We drove RIGHT UP TO the mouth of the discharge where the hot water shot out of the power plant's large concrete pipes and pounded into the fabled fish-filled channel. The warm waters gushing into the lake created a fog on this frigid and windy morning that was eery, but spectacular.

"Brrr." It was freezing cold and the wind was picking up.

I looked across the channel and saw in the absolute dark a lone beam of light from the flashlight of a stumbling fisherman coming down the muddy mile and a half long foot-path to fish the poor man's side of the channel. No doubt he was loaded down with gear and wearing big, awkward rubber boots for standing on the muddy far banks from where he would attempt to make long, long casts towards the discharge - where we stood.

Poor guy.

Let's catch some fish, I hollered!


Vlaude and I helped old Hawker out of his truck and he started showing us the setup around the discharge: all very convenient, but all covered with ice at the time. It was tricky walking on the slick rocks and concrete and I was very much concerned for the old Hawker.

We moved to the water's edge and silently fell to fishing, each of us eager to outshine the other. Another fisherman joined us at the discharge and on his second cast fought a very nice hybrid to the bank where he quickly put it on a stringer.

This fishing was looking up!

A few casts later and Hawker tangled lines with the same "lucky" fisherman. I'm hoping it was an accident even though Hawker cut the tangle loose with his teeth and tossed the other fisherman's lure back in the water, where it quickly bobbed out of sight. Needless to say, there wasn't another fish caught until the "Hawker hung his own catch of the day". Hawker, hooting and hollaring, fought a nice fish through the rushing water to the bank where we gathered to snap some pictures for posting on the "Fishing Notebook". Then he quickly released the struggling striper.

"Wish it was you boys that had caught the fish! 20 pounder!" the Hawker exclaimed, toothily grinning just a little too much.

The "lucky fisherman" left.

It was to be a long time before another fish was caught. Vlaude feverishly threw everything he had at the lake, sparing nothing, realizing this once-in-a-lifetime opportunity was slipping away.

"Looks like I'll be restocking at Academy again!" Vlaude murmured to no one in particular as he broke off another twenty-dollar lure hung in the channel's rocky bottom. His quiet, crazed laugh bothered me just a little. But I fished on.

Vlaude eventually rambled off towards the razor-topped fence to talk to someone on the poor man's side, perhaps suspecting that the fishing was better over there. He eventually returned, rejuvenated, happily reporting that the fishermen were all suffering terribly on the poor man's side. Tough day! A pair of gulls flew up and down the bank, eyeballing and smirking at Vlaude and I, both of us casting furiously now. Hawker was now simply watching, saving his energy. Vlaude and I must have cast a thousand times, before finally, FINALLY - I hung a nice one, a huge one.

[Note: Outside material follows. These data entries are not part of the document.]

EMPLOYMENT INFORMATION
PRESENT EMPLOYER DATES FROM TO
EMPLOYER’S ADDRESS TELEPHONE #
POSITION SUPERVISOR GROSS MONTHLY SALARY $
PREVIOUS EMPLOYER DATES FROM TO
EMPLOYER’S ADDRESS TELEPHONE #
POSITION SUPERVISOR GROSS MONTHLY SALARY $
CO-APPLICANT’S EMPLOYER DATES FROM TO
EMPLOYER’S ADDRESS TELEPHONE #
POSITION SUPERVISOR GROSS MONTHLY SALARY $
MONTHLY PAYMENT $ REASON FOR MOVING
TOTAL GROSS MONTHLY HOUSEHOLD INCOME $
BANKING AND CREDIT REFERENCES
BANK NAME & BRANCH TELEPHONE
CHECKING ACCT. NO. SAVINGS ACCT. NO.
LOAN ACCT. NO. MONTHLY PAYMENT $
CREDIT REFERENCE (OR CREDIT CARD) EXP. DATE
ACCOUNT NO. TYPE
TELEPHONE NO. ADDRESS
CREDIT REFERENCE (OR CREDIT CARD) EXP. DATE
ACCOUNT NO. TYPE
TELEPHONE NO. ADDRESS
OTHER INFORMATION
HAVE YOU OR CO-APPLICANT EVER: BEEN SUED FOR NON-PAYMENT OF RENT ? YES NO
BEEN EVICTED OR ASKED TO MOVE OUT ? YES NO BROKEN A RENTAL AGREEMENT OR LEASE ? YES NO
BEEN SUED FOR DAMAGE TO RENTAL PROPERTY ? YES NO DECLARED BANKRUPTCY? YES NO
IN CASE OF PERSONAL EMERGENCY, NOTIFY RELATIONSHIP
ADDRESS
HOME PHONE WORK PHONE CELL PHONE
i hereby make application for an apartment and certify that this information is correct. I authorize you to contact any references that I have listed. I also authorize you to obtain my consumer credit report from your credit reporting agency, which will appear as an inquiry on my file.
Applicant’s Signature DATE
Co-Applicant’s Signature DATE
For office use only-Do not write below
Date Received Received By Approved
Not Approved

The fight was on, the powerful creature taking line, not realizing that he was at the end of a much experienced angler's rod and that his admirable fight was useless. At one point, the fish jumped clear of the lake's surface, arching skyward in a dazzling spray of water.

"I've got to get a picture of this!" shouted Hawker. He frantically jerked at the camera strapped around my neck and the fish escaped, just like that.

Oh well. Possibly another personal best fish lost. But I wasn't nearly as upset as Vlaude. Perhaps Hawker was right when he explained, "Dan. Vlaude wanted to fight that fish before you landed it".

I hate to think so. Vlaude has told some pretty good fish stories.

Dark arrived too quickly for Vlaude and I, but a worn-out Hawker said it was way past his bedtime. So we packed and loaded the exhausted Hawker back in his diesel truck to make our long trek home.

All in all, It was a very good experiece. I met some GREAT, adventurous guys (who hopefully can take my sorry humor), heard some TRULY TALL TALES and left knowing there was a good story to "tale" myself - and I'm sticking to it.